Hang out and chat. Get your new cat accustomed to your voice, smell, and mannerisms simply by spending time near where she likes to hide. Stay on the opposite side of the room at first, if possible, and read aloud or talk on the phone (light conversations only—no yelling at the FedEx driver for losing your package!). You can also work on your laptop or do some crafting or household chores. Getting to observe these activities lets your cat know that you are not a threat, and that you coming into her room doesn’t mean she’s going to be bothered.
Over time you can get more animated, moving around the room more, going in and out, and starting to make eye contact with your new kitty and move closer to her hiding spot.
You can sit in the room while your cat is eating so that she associates you with tasty food. Wait a couple days before trying this though, as initially many cats are so stressed by a move that they won’t eat in front of an audience.

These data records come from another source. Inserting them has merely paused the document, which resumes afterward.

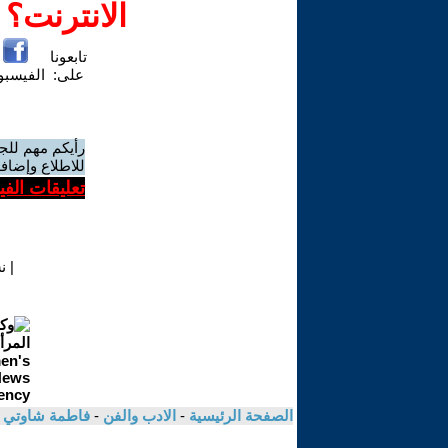
الانترنت؟
تابعونا
على:
الفيسب
رأيكم مهم للج
للاطلاع وإضافة
تعليقات الف
|
ن
الصفحة الرئيسية
-
الادب والفن
-
فاطمة شاوتي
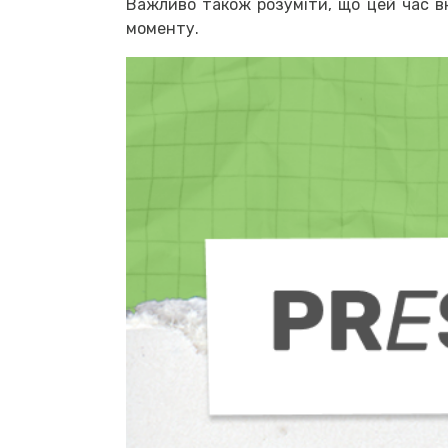
Важливо також розуміти, що цей час вк
моменту.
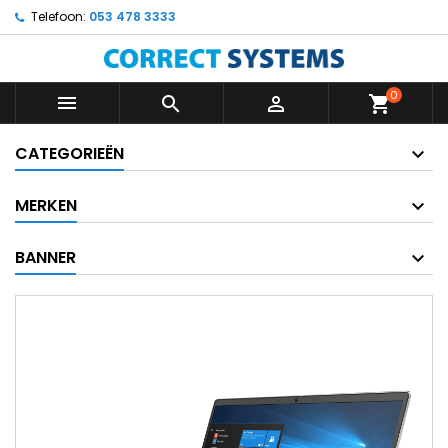
Telefoon:
053 478 3333
0



shopping_cart
CATEGORIEËN
MERKEN
BANNER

Physical contact on her terms. “Do not approach,” says Dr. Perry. “Instead, let the cat be the one who initiates contact. If she approaches, calmly extend your forefinger to see if she sniffs it. If she rubs against your finger, it’s a sign that she might welcome some gentle scratching under her chin or along the sides of her cheek.” If your new kitty ducks away, don’t push the issue. She will feel more comfortable being close to you if she knows she can get away if she begins to feel uncomfortable.
The first few times your new cat hops up onto furniture near you, don’t reach out to pet her. Let her explore the couch or chair and just hang out with you. If she approaches, calmly see if she is interested in being petted. Many cats will pick a “favorite” person that they allow to pet them first, but over time, your cat will usually become comfortable with the whole family.
Engage in play. You may be thinking, “My cat is afraid of me! She’s not going to play!” But there are little games that you can play with your new cat from a distance. If she is food motivated, toss a kibble or cat treat into her hiding spot where she can easily reach it. As she gets quicker about snagging the treat, toss it so that she must inch out of her shelter a little. Depending on the room, you can get her to chase kibbles farther away from you first, and then work on having them land closer to you. You don’t want to overdo this game, because she will get full and/or bored quickly, but 10 to 12 tiny treats at a time should leave her wanting more.
You can play a similar game using rolling toys but will need several toys. Roll one gently toward where your cat is so she can bat at it then, when she grows tired of that one, roll another.
A toy on a long string or wand makes play at a distance even easier. Just wave the toy in front of your kitty’s hideaway to get her engaged and, over time, lure her out. Don’t try to touch her while playing unless she voluntarily approaches you—you don’t want her to think that the wand toy is a trap.
Using these strategies helps your cat to feel more comfortable in your home and come out of hiding. Be patient and know that soon enough you will have a furry friend running through the halls!